Count the lines below that contain the string "Logged", with case significant, and reply with only the number.

◇ ◇ ◇

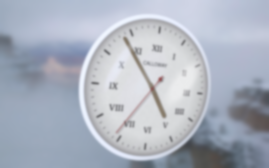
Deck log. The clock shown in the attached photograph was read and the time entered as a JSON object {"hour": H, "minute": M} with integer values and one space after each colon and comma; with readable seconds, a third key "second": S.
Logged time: {"hour": 4, "minute": 53, "second": 36}
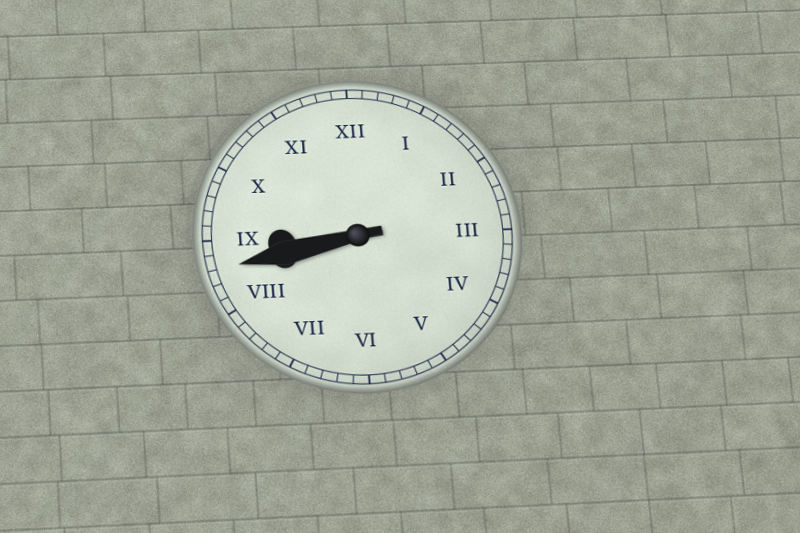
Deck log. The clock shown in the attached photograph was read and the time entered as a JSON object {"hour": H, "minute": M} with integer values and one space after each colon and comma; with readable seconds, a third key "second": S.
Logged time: {"hour": 8, "minute": 43}
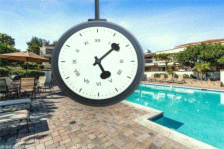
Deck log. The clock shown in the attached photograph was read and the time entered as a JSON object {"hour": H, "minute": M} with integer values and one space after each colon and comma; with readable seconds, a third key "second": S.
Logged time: {"hour": 5, "minute": 8}
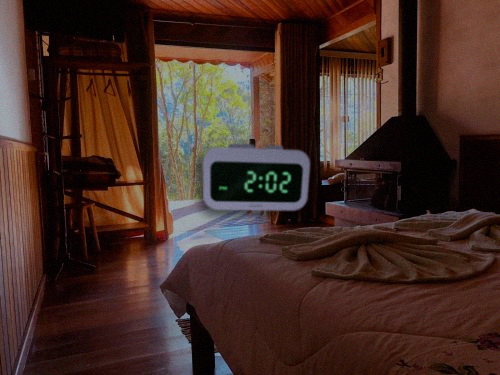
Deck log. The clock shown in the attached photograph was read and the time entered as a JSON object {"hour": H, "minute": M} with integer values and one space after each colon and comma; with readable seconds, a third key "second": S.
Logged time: {"hour": 2, "minute": 2}
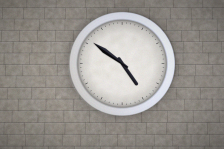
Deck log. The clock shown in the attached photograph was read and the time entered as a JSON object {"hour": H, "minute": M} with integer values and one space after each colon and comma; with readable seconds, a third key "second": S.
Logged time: {"hour": 4, "minute": 51}
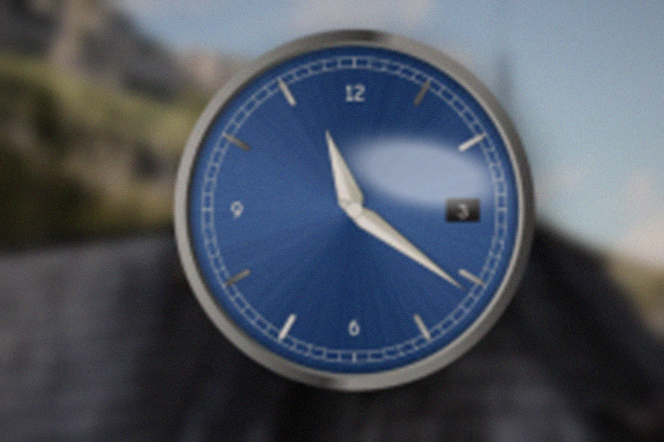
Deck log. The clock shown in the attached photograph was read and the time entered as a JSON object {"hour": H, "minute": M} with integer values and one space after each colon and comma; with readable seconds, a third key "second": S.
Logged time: {"hour": 11, "minute": 21}
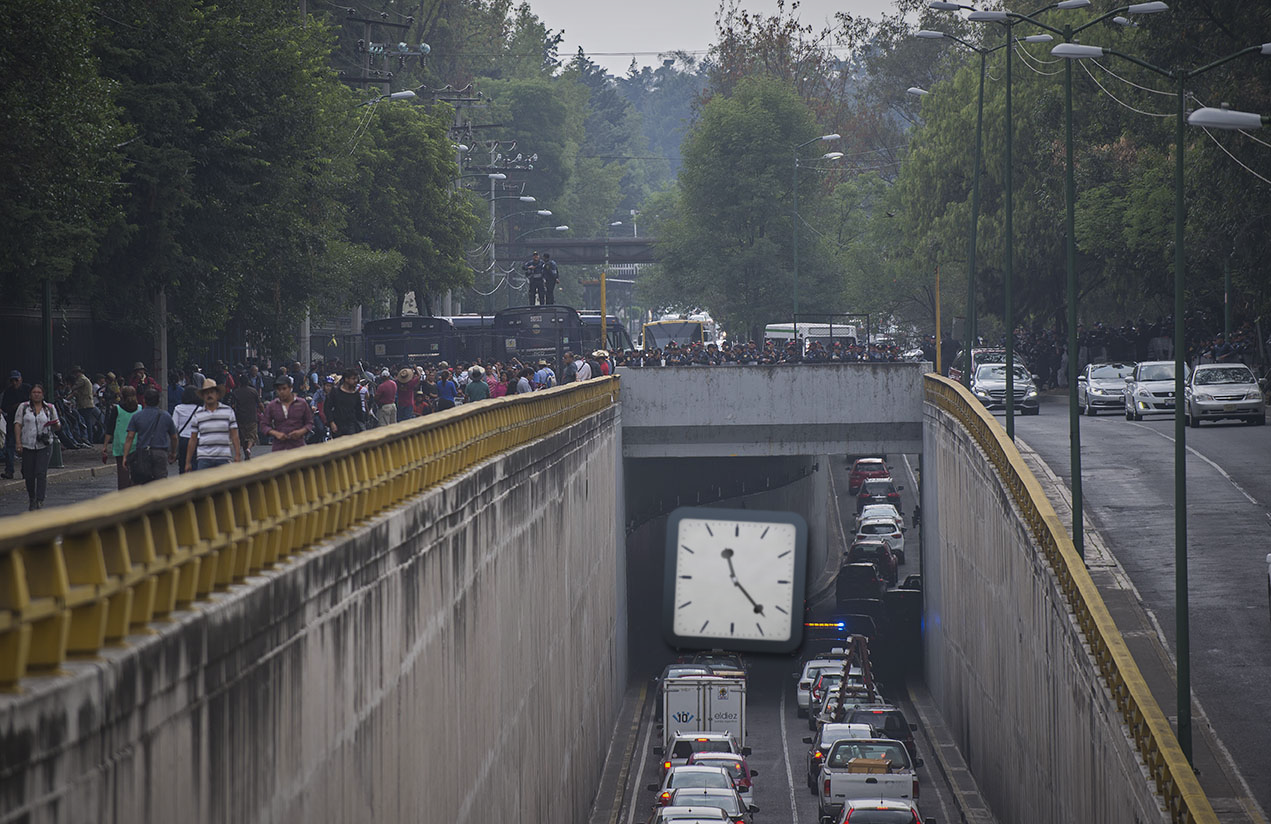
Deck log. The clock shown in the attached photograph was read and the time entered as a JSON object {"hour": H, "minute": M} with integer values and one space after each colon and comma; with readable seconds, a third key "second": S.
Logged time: {"hour": 11, "minute": 23}
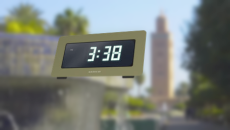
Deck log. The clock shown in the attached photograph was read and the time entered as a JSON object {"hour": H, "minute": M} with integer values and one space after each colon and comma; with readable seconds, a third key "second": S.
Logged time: {"hour": 3, "minute": 38}
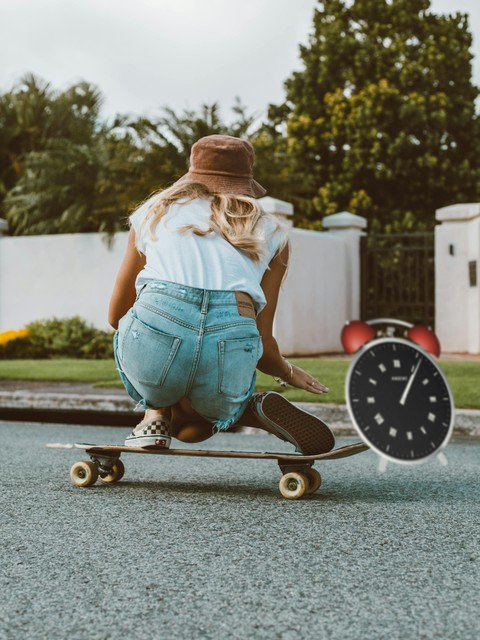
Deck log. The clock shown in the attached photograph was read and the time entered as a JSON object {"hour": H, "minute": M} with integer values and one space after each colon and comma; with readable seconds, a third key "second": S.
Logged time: {"hour": 1, "minute": 6}
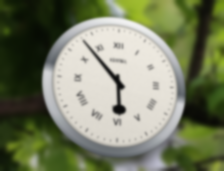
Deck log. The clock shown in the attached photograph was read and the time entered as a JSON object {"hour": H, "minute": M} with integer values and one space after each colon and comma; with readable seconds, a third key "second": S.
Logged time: {"hour": 5, "minute": 53}
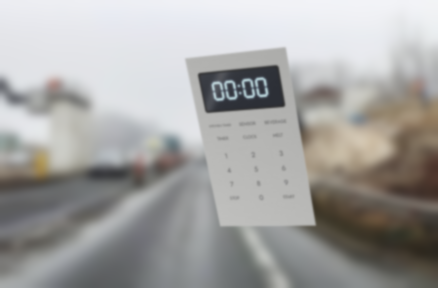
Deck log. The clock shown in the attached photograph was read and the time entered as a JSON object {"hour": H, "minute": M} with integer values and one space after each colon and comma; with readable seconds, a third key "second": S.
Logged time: {"hour": 0, "minute": 0}
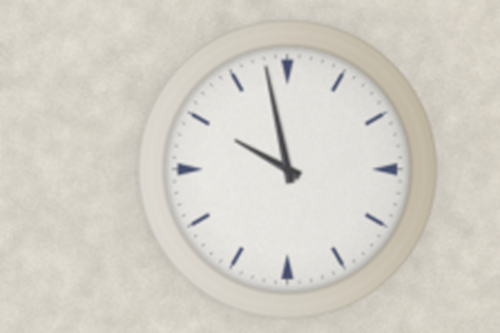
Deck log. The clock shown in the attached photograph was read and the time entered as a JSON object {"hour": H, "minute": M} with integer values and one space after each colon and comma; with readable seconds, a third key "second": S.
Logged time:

◇ ◇ ◇

*THE REPLY*
12